Every state has car seat laws designed to protect children should a car accident occur.  However, not all state car seat laws are the same.  In order to protect your children and comply with car seat laws in Georgia*, it is important to understand what Georgia law requires – and what it doesn’t.

In Georgia, all children under age six must be in appropriate car seats for their age, height, and weight.  Generally, Georgia law requires that infants under the age of one and 20 pounds be in a rear facing child safety seat; toddlers less than 40 pounds should be in a front facing child safety seat; and young children under age six should be in a booster seat. Older children, up to age 17, must wear seat belts.

Exceptions to Georgia Car Seat Laws

While the Georgia car seat laws may seem strict, there are several important exceptions to the general rules described above.  For example, Georgia does not require children to be properly restrained in school buses, taxi cubs, or on public transit.  Georgia law permits children to ride in the front seat if no rear seat is available.  Georgia law also allows children to be secured only by a lap belt if no shoulder seat belt is available.

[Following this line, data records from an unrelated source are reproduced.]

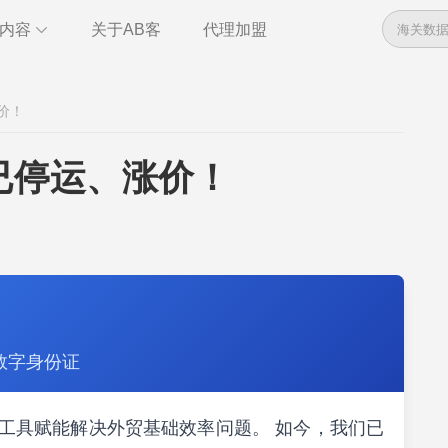
内容
关于AB客
代理加盟
数据
资讯
价！
管理
干货
全球电话
即时通讯
已停运、涨价！
管理
统计报告
数字身份证
索，以工具赋能解决外贸基础效率问题。 如今，我们已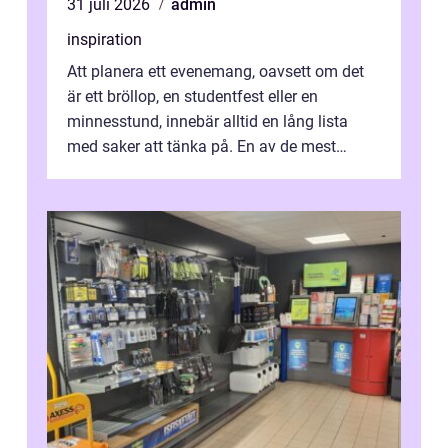
31 juli 2026
admin
inspiration
Att planera ett evenemang, oavsett om det
är ett bröllop, en studentfest eller en
minnesstund, innebär alltid en lång lista
med saker att tänka på. En av de mest
betyde...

As a parent, you need to decide whether you are going to allow your child to travel without a federally approved child safety seat if the situation would create an exception to Georgia car seat laws.  The exceptions are practical solutions to real and reasonable situations, but they do not provide your child with the same degree of safety as do the general Georgia car seat requirements.

If your child has been hurt in a Georgia car accident, your child may be entitled to damages, even if the accident happened while your child was travelling according to one of the exceptions to the state seat belt law.